First, we recall the definition:

$$\mathcal{O}_P(V) = \left\{ f \in K(V) \mid f \text{ is defined at } P \right\}$$ $$\mathcal{M} = \left\{ f \in K(V) \mid f = \frac{a}{b} \text{ for } a(P) = 0, b(P) \neq 0 \right\}$$

We also know that $\mathcal{M}_P(V) = I(P)\mathcal{O}_P(V)$.

We can see that for all polynomial $f \in \Gamma(W)$, $f(0, 0) = 0 \Leftrightarrow \text{constant term} = 0$.

We can see that for the denominator, any term with $X$ or $Y$ will get evaluated to 0. Hence, the denominator, $b(P) = c$, is the constant term in polynomial $b$.

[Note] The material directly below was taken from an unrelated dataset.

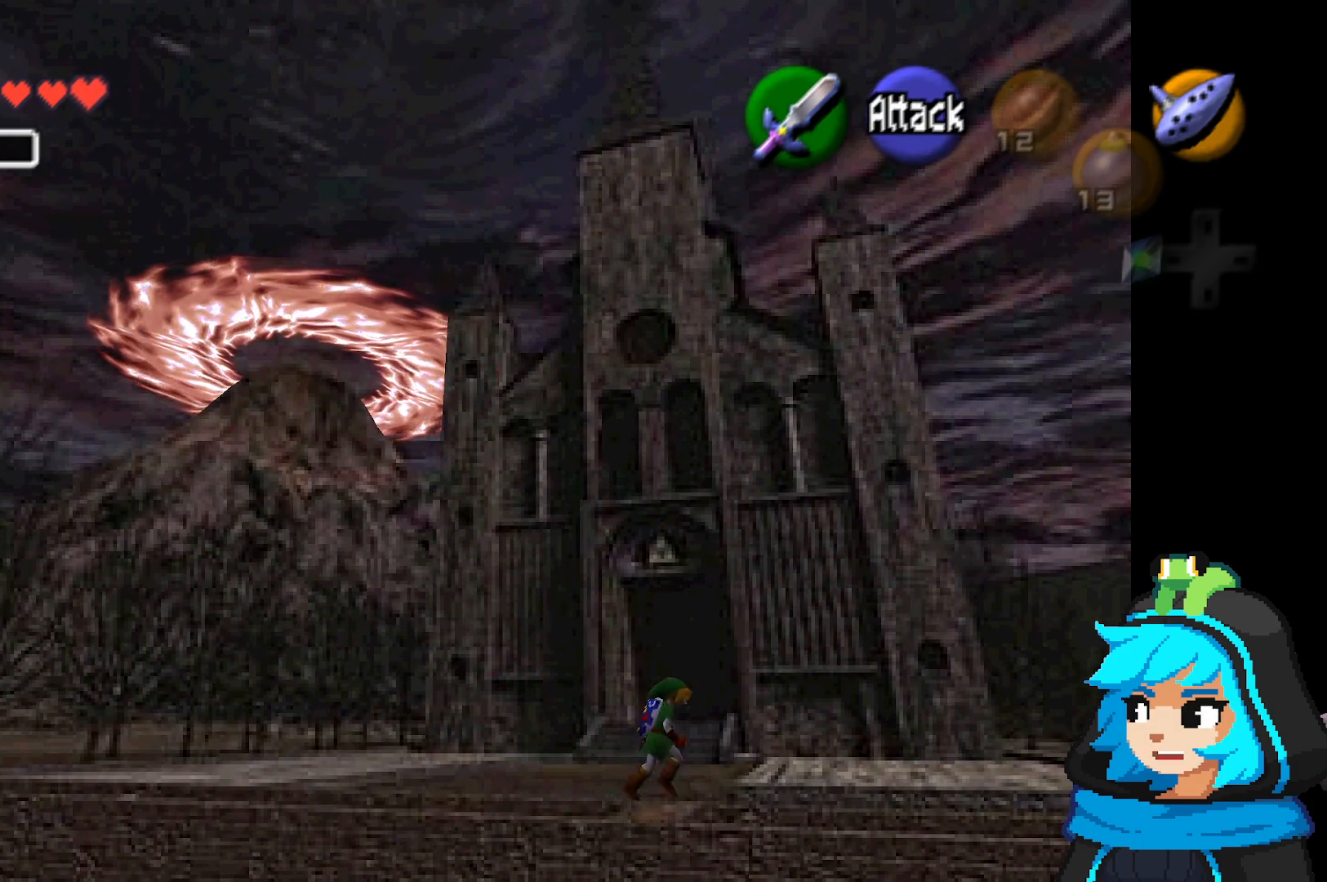
{"buttons": [], "left_stick": "right", "events": []}
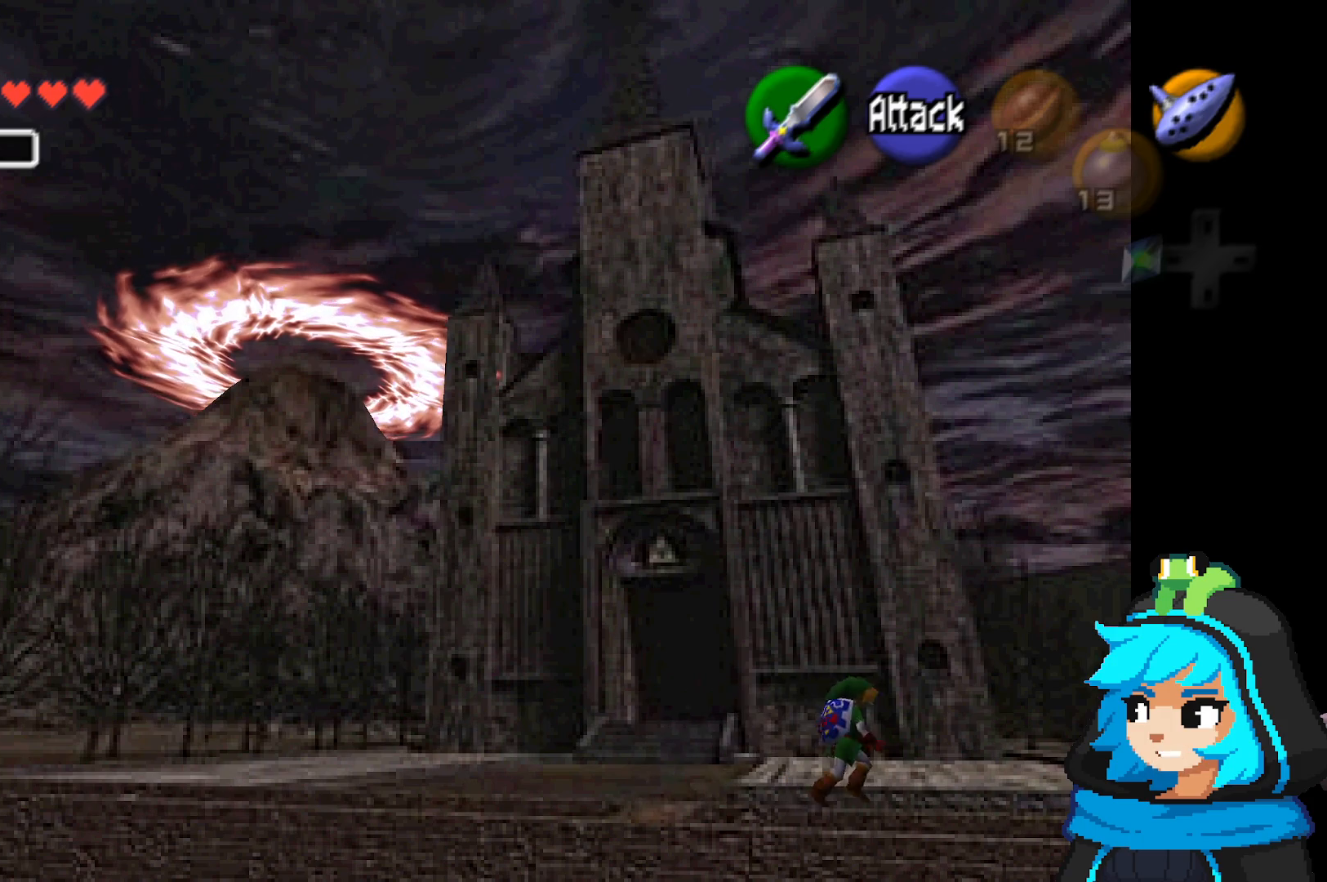
{"buttons": [], "left_stick": "right", "events": []}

Collecting all the information above, we can say that $$\mathcal{M} = \langle X, Y\rangle$$ $$\mathcal M^2 = \langle X^2, XY, Y^2 \rangle = \langle X^2, XY, X^3 + X \rangle$$

Since $X = X^3 + X - X \cdot X^2, XY = Y \cdot X$.

We have: $$\mathcal{M}^2 = \langle X \rangle$$

If we consider $\mathcal{M} / \mathcal{M}^2$ as a quotient of vector space:

$$\mathcal{M} / \mathcal{M}^2 = \left\{ [v] \mid v \in \mathcal{M} \right\}$$ with the equivalence class defined as: $$[v] = v + \mathcal{M}^2$$

Since scalar multiplication and addition are defined on this equivalence class as:

• $\alpha[v] = [\alpha v]$ for all $\alpha \in \mathbb{A}$.
• $[u] + [v] = [u + v]$.

Hence, the generator is preserved: \begin{align*} \mathcal{M} / \mathcal{M}^2 & = \langle [X], [Y] \rangle \\ & = \langle X + \mathcal{M}^2, Y + \mathcal{M}^2 \rangle \\ & = \langle X + \langle X \rangle, Y + \langle X \rangle \rangle \\ & = \langle \langle X \rangle, Y + \langle X \rangle \rangle \\ & = \langle [0], [Y] \rangle \\ & = \langle [Y] \rangle \end{align*}

Hence, $\dim_{\mathbb{C}} \mathcal{M} / \mathcal{M}^2 = 1$.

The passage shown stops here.